10 April 2011

Black Dogs

I've been afraid of dogs. My first bad experience with one was, in my memory (which will need forgiveness to be sure), whitish and about the size and look of a lab. I was four and he came up to my nose. He knocked me over when he ran at me. My mom ran him over, accidentally, on the way home from a church meeting. I was in the back of the car at the time. I remember this because of the relief of having that fear eliminated from my life. The next bad dog experience was, and this is a bit embarrassing, as a paper boy collecting fees from a customer who had a small dog. When I knocked on the door Sputnik, about one foot high, lived up to his name and got me by the ankle. I stifled tears, took the apologies and the money, and never collected
there again. I was ten.

The first few years of bike commuting out here featured the added peril of a rottweiler named Samson. He made me mad, but my fear was, I think, warranted. He was huge and once when I stopped to talk to the owner he put his paws on my shoulders and licked me like a lover. I think he was getting a taste. Every few rides I'd be heading into the wind and he could keep up with me. Then he'd stay right my pedals. I had the feeling he was just waiting for the right time. The closest he came was one time when he came across the road and angled right at my front wheel. I braked to avoid him, and then stood on the pedals to save my life. These kinds of memories mark you, because you believe at the time that a great deal is at stake, perhaps everything.

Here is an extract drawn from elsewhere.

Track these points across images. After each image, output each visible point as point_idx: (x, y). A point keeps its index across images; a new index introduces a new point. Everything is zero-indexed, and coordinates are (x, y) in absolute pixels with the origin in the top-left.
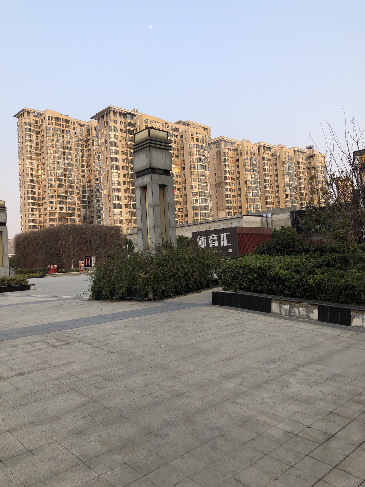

The events of Ian McEwan's novel centre around the narrator's mother-in-law June's encounter on a mountain path with two black dogs. She was on her honeymoon. Her husband is a few hundred yards behind her on the path tying his shoes. This is not his betrayal. His unwillingness to accept the gravity of the event for her becomes the black dog in their relationship. They love each other, but their reactions to the circumstances surrounding this event, and their memories of it, thwarts their ability to live together for as long as they'd dreamed.

A story like this is difficult to tell, without it becoming maudlin. McEwan's choice is to have the son-in-law narrate the story of his attempt to understand the demise of his wife's parent's marriage. This neutral point of view allows us to see and hear both sides of the story. It become idealogical as well, mixing in cold war politics and British communist idealism. I'm not convinced that t,his topical framing of the story is necessary, though I expect the intent is to show how the metaphor of black dogs extend to international politics. So how does post-ww2 encounter along the cold war mountain path form international relations today? McEwan may have imagined, when he wrote the novel (just after the fall of the Berlin Wall), that the black dogs of these years would lurk and poison us well into the future.

I find the small-scale human story most compelling, and the attempt to contextualize them in the large-scale international situation actually diminishes the simple and profound fact that happenings over which we have no control can become black dogs for us.

Still, the effects of memory is the point of the novel. From memory we reproduce our black dogs, no matter how true to the actual experience, daily. If we can't get a hold of them, and manage them, they're going to dominate us. They may keep us apart from one another.